The radiomics method is a new research technique that is objective and informative with the assistance of artificial intelligence software in extracting high-throughput advanced quantitative features. Imaging signatures involving shape/size-based, histogram-based, filtere-based, and textural features are uncovering deep disease characteristics that cannot be appreciated visually [38]. Braman et al. [39] found peritumoral radiomic features on pretreatment breast cancer dynamic contrast-enhanced MRI to be robust predictors for a complete pathological response to neoadjuvant chemotherapy, both with and without a priori knowledge of the receptor status. In addition, Prasanna et al. [40] reported several peritumoral radiomic features on preoperative MRI to be more predictive of survival in glioblastoma multiforme than features from enhancing tumors, necrotic regions, or known clinical factors. By means of radiomics method on peritumoral tissue, preoperative MVI assessment in HCC can hopefully become more accurate and reliable in future studies.

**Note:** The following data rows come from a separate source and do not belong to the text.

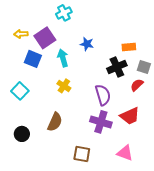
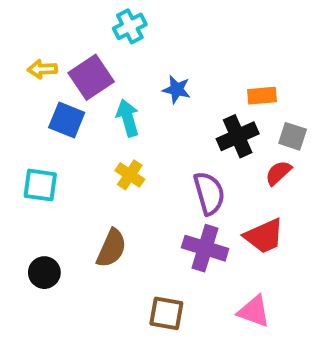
cyan square: (20, 91) -> (40, 185), turned -36

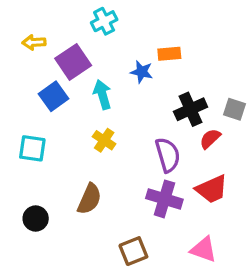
yellow arrow: (42, 69) -> (34, 42), moved
orange rectangle: (262, 96) -> (169, 54), moved
blue square: (67, 120) -> (54, 96), turned 32
red semicircle: (278, 173) -> (210, 139), moved
brown square: (166, 313) -> (133, 251), turned -32

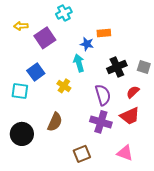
cyan arrow: (102, 95) -> (79, 63), moved
blue square: (54, 96) -> (36, 72), moved
red semicircle: (210, 139) -> (133, 92), moved
black circle: (36, 219) -> (22, 134), size x1.5

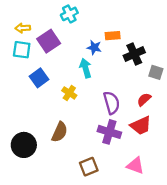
black cross: (117, 67) -> (134, 54), moved
cyan square: (20, 91) -> (22, 50), moved

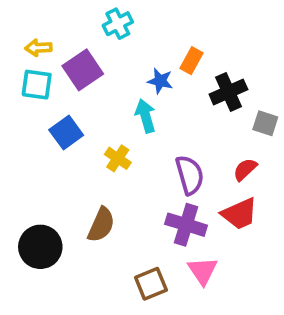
orange rectangle: (113, 36) -> (192, 61), turned -56
pink triangle: (135, 166) -> (203, 271), moved, turned 36

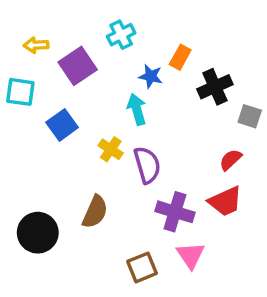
cyan cross: (118, 24) -> (121, 35), moved
cyan square: (37, 85) -> (20, 92), moved
purple semicircle: (190, 175) -> (147, 165), moved

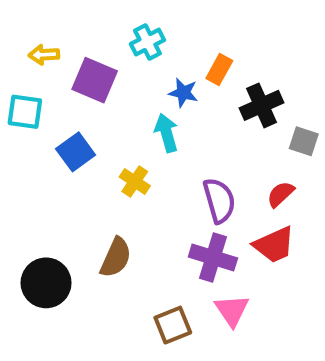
purple square: (78, 66) -> (95, 80), turned -33
purple semicircle: (147, 165) -> (219, 200), moved

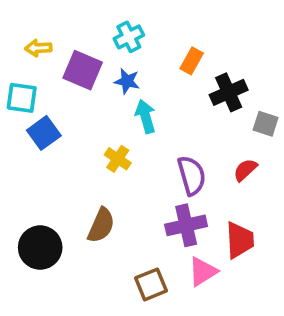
blue star: (183, 93) -> (127, 81), moved
blue square: (76, 152) -> (44, 133), moved
red trapezoid: (274, 245) -> (240, 240), moved, turned -69
purple cross: (213, 258) -> (186, 225), turned -30
pink triangle: (232, 310) -> (203, 272), turned 32

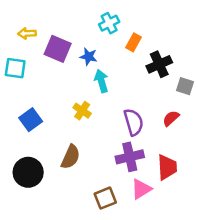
cyan cross: (129, 37) -> (109, 23), moved
blue square: (44, 133) -> (31, 120), moved

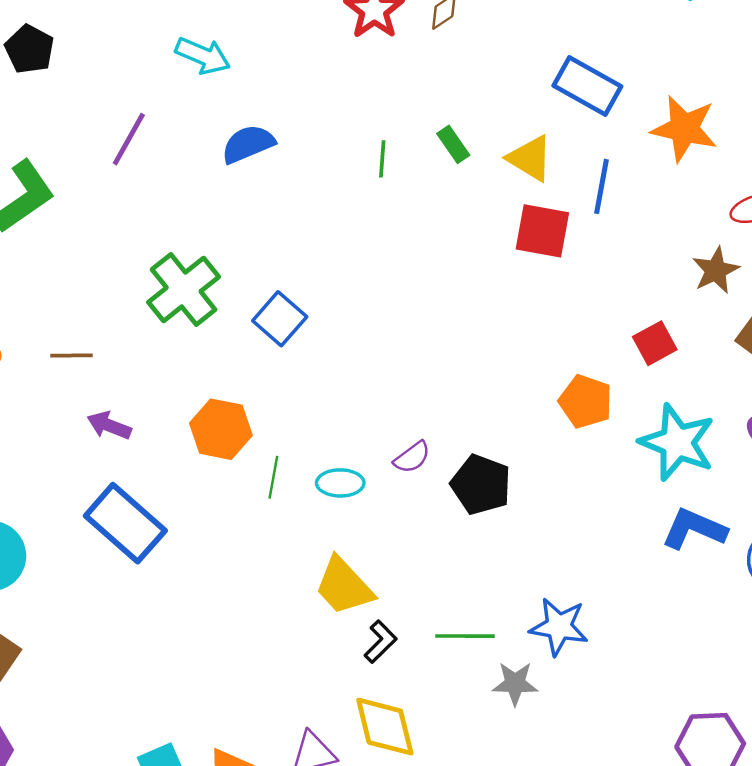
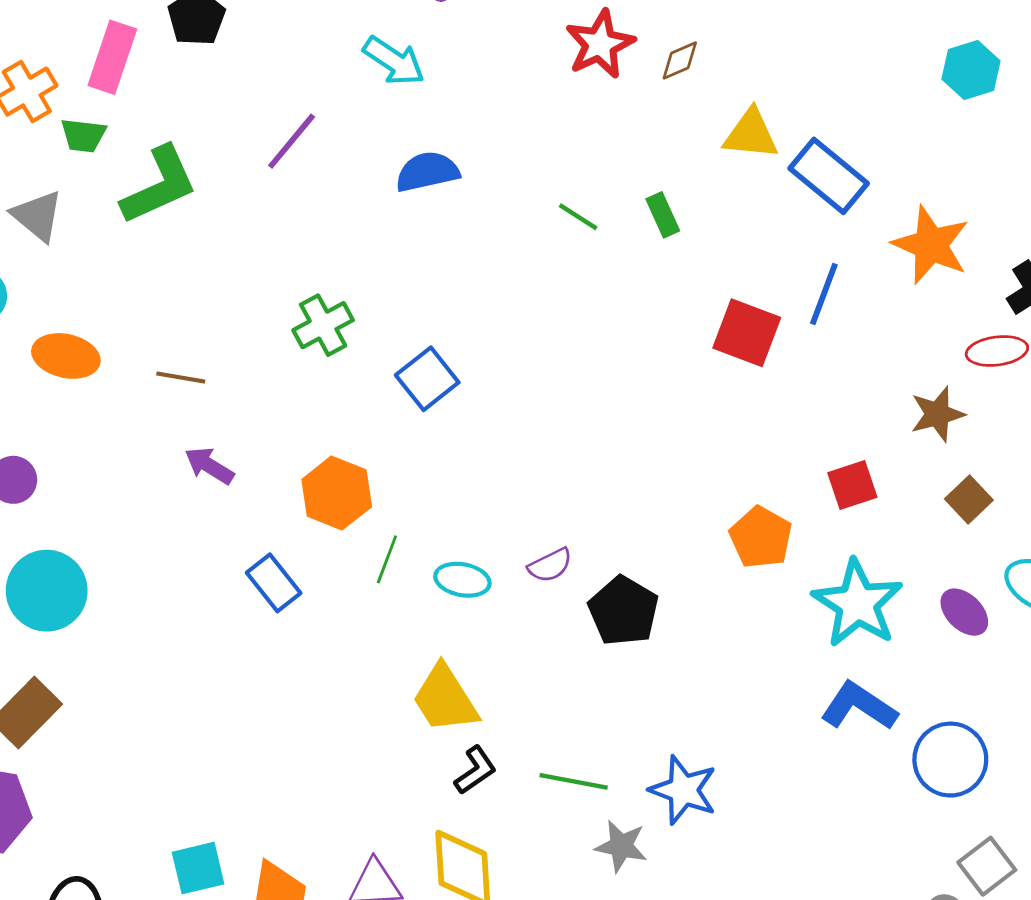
yellow triangle: (530, 158) -> (751, 134), moved, turned -36
green line: (382, 159) -> (578, 217), turned -72
green cross: (184, 289) -> (323, 325), size x0.7
blue rectangle: (125, 523) -> (274, 583), moved, size x0.6

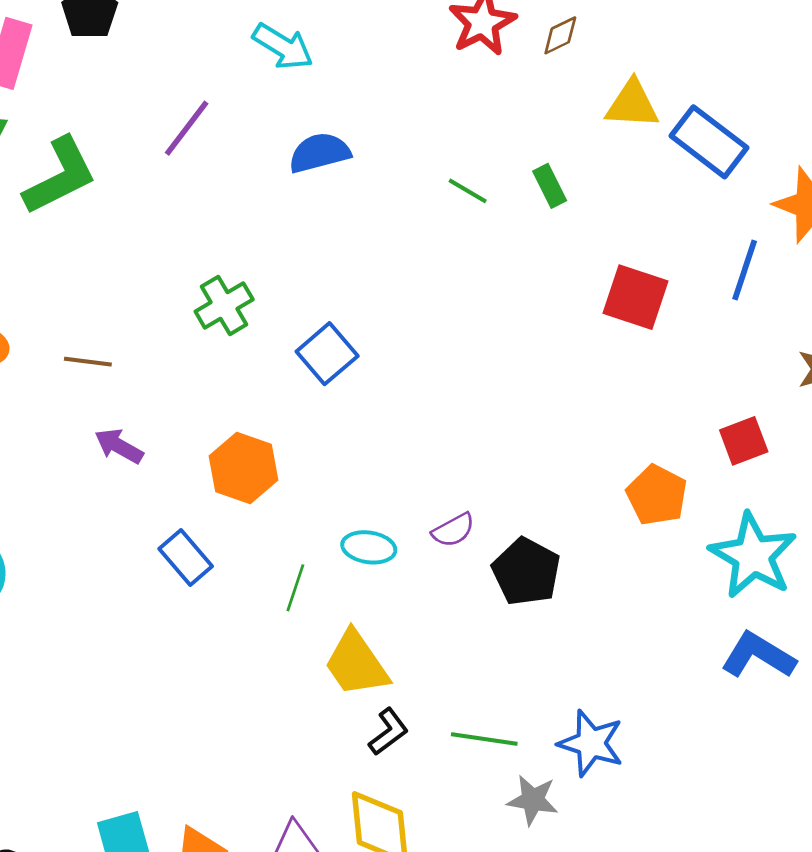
blue line: (824, 294) -> (745, 270), moved
green line: (387, 559) -> (295, 588), moved

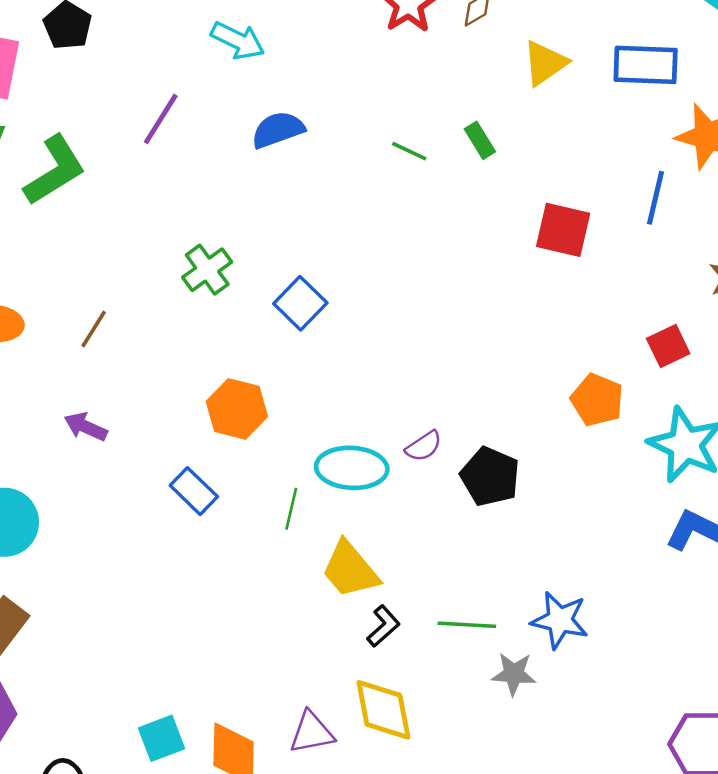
yellow triangle: (632, 104) -> (545, 63), turned -33
blue rectangle: (709, 142) -> (646, 65), moved, turned -30
brown line: (88, 362) -> (94, 329), turned -60
purple arrow: (119, 446) -> (86, 427), moved
cyan ellipse: (369, 547) -> (352, 468), size x1.5

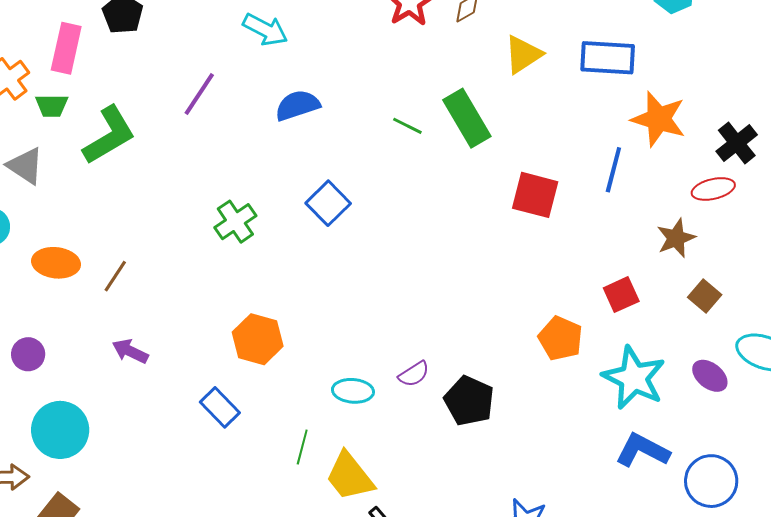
green rectangle: (480, 140) -> (467, 118), size x1.8
blue square: (300, 303) -> (328, 203), moved
brown line: (94, 329) -> (115, 276), moved
cyan ellipse: (352, 468) -> (353, 391), size x0.7
green line: (291, 509) -> (302, 447), moved

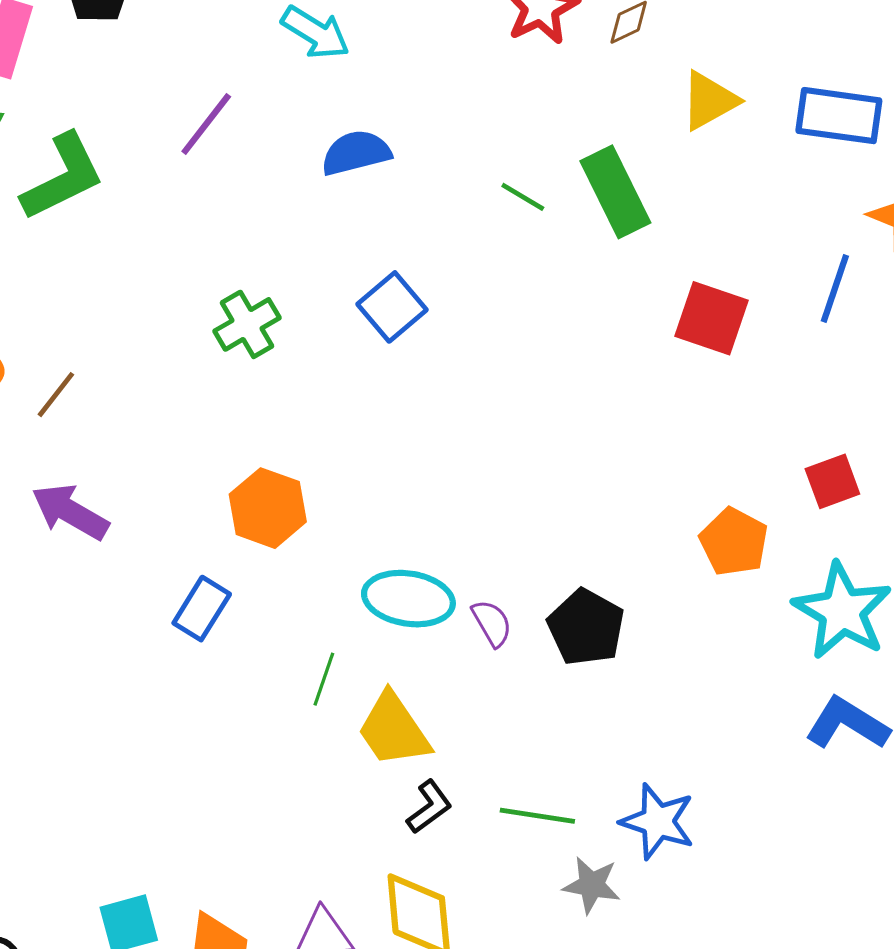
purple arrow: (130, 351) -> (70, 512), size x1.4
purple semicircle: (414, 374) -> (492, 623), moved, turned -92
cyan ellipse: (353, 391) -> (408, 599), size x1.4
blue rectangle: (220, 407) -> (202, 609), turned 72

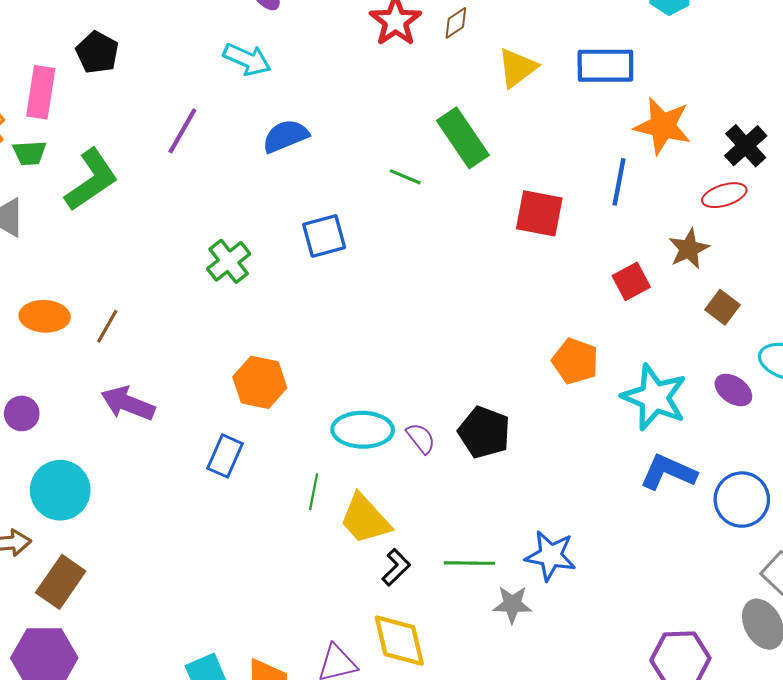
green line: (523, 197) -> (405, 177), moved
blue square: (392, 307) -> (324, 236), turned 33
red square: (832, 481) -> (631, 281), moved

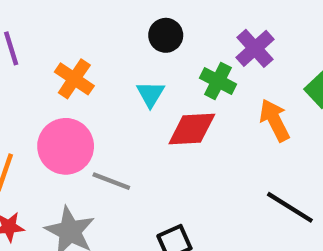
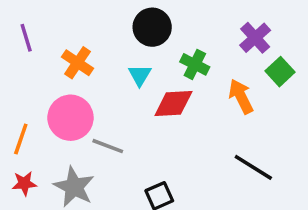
black circle: (166, 35) -> (152, 27), size x1.4
purple cross: (255, 48) -> (255, 38), moved

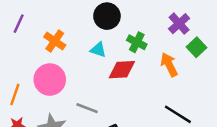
purple line: (26, 38) -> (19, 24), turned 42
cyan triangle: (140, 75) -> (98, 50), turned -42
gray line: (108, 146) -> (87, 108), moved

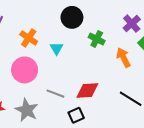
cyan triangle: (98, 50) -> (56, 48), moved, turned 40
red diamond: (122, 70) -> (87, 90), moved

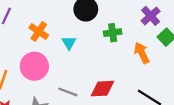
green cross: (97, 39) -> (113, 33), turned -35

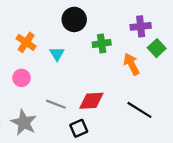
purple cross: (151, 16) -> (141, 26), turned 36
pink circle: (34, 66) -> (22, 78), size x0.6

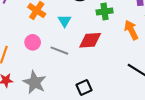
red diamond: (91, 101) -> (90, 40), moved
gray line: (56, 104) -> (59, 51), moved

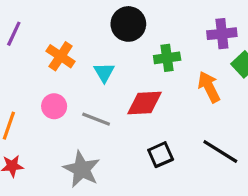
gray star: (35, 82) -> (82, 169), moved
black square: (84, 88) -> (161, 155), moved

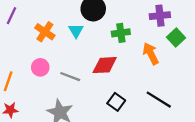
cyan triangle: (104, 72) -> (76, 31), moved
black square: (161, 155) -> (116, 102), turned -30

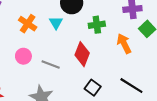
red diamond: (105, 65) -> (82, 54), turned -65

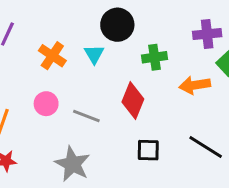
orange arrow: (124, 44) -> (195, 85), turned -72
black square: (93, 88) -> (148, 150), turned -35

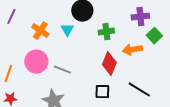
red diamond: (133, 101) -> (109, 64), moved
pink circle: (46, 104) -> (36, 62), size x1.5

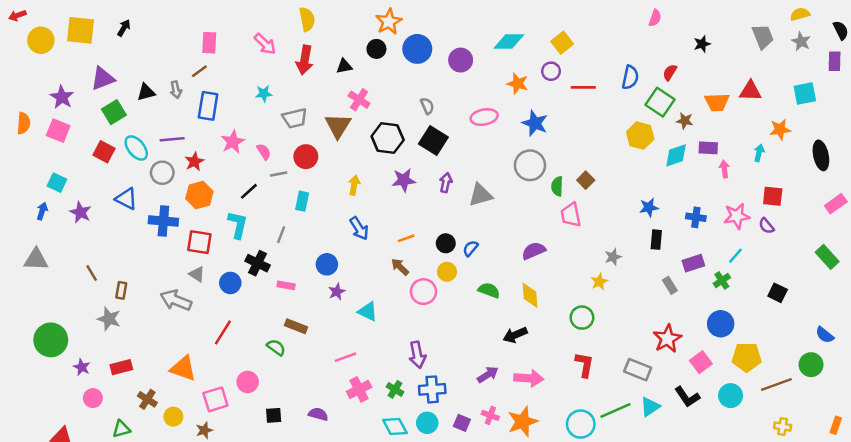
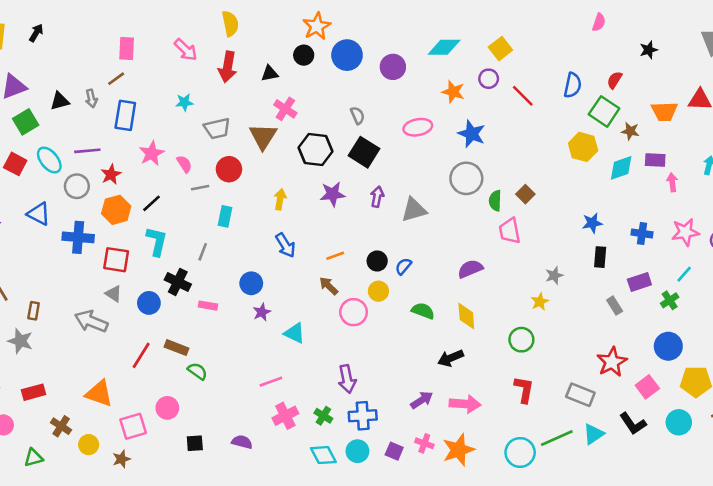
red line: (583, 87) -> (523, 96), turned 45
black line: (249, 191) -> (152, 203), moved
brown rectangle: (296, 326) -> (176, 348), moved

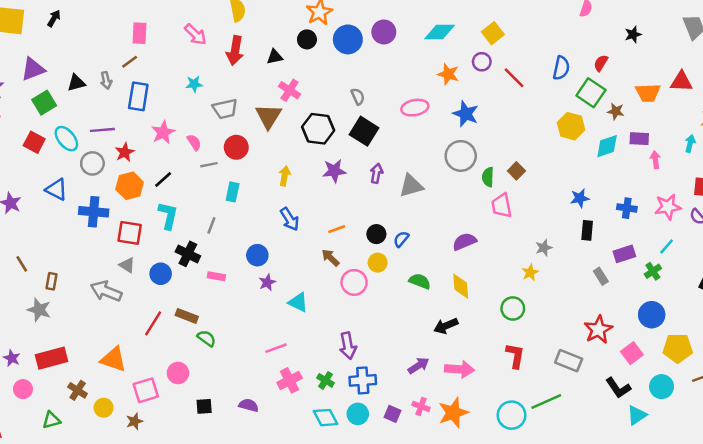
purple circle: (393, 67) -> (384, 32), moved
red rectangle: (34, 392) -> (51, 358), size x1.4
cyan triangle: (594, 434) -> (637, 415), moved

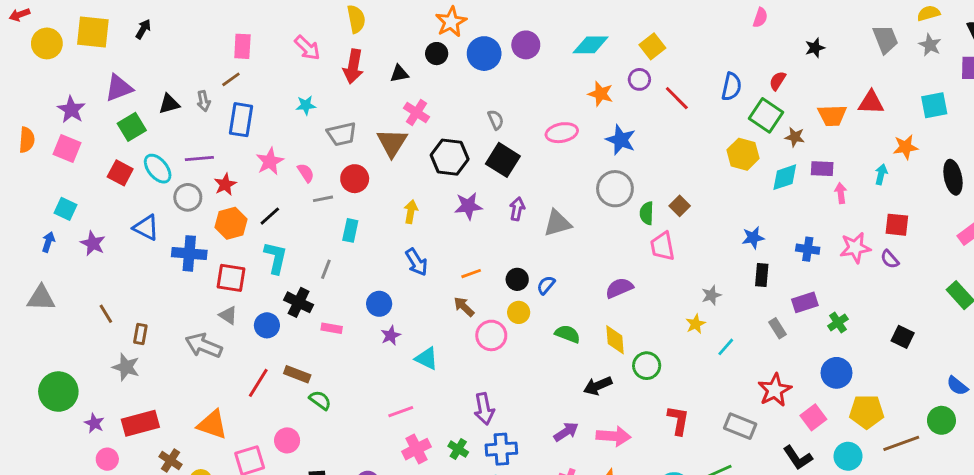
cyan line: (667, 246) -> (726, 347), moved
green circle: (513, 308) -> (647, 366), moved

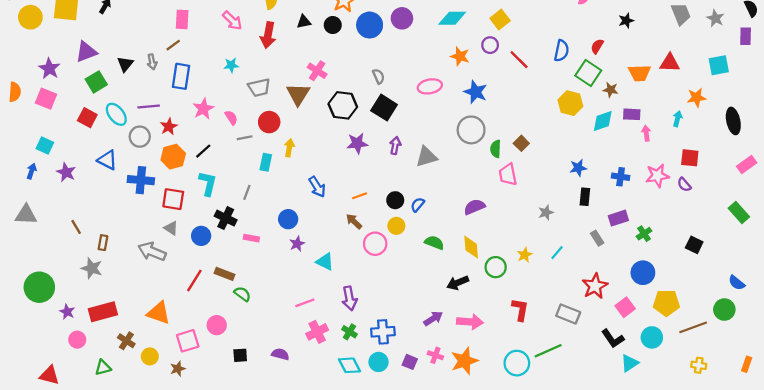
black triangle: (399, 74) -> (304, 22), moved
black triangle: (169, 104) -> (125, 64), turned -36
yellow arrow: (411, 212) -> (289, 148), moved
yellow star: (696, 324) -> (525, 255), moved
purple arrow: (484, 409) -> (349, 298), moved

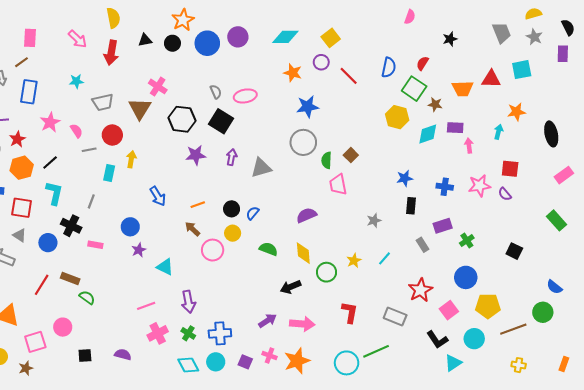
cyan square: (719, 65) -> (522, 70), moved
pink ellipse: (430, 86) -> (245, 96), moved
blue star: (476, 92) -> (308, 107), turned -30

There are limitations in our analysis. First, positive result publication bias is a major concern, especially for peritumoral hypointensity on HBP which is almost the only feature studied and reported in all of the included studies. Nonsignificant or unfavorable study results may be missed, especially when the study number is limited and Egger’s test is not applicable to assess publication bias. Second, as image interpretation is reviewer dependent, biases from interpreting imaging features between studies may result in heterogeneity, although this finding is partially explained by meta-regression results. Furthermore, the low sensitivities of both peritumoral features to diagnosis MVI limit their clinical applicability. Future studies are needed to work on this issue.

Conclusions

In summary, peritumoral imaging features are significantly associated with MVI. The features highly suggest MVI only when present with a high false negative rate. Promotion of their diagnostic efficiency can be a worthwhile task for future research.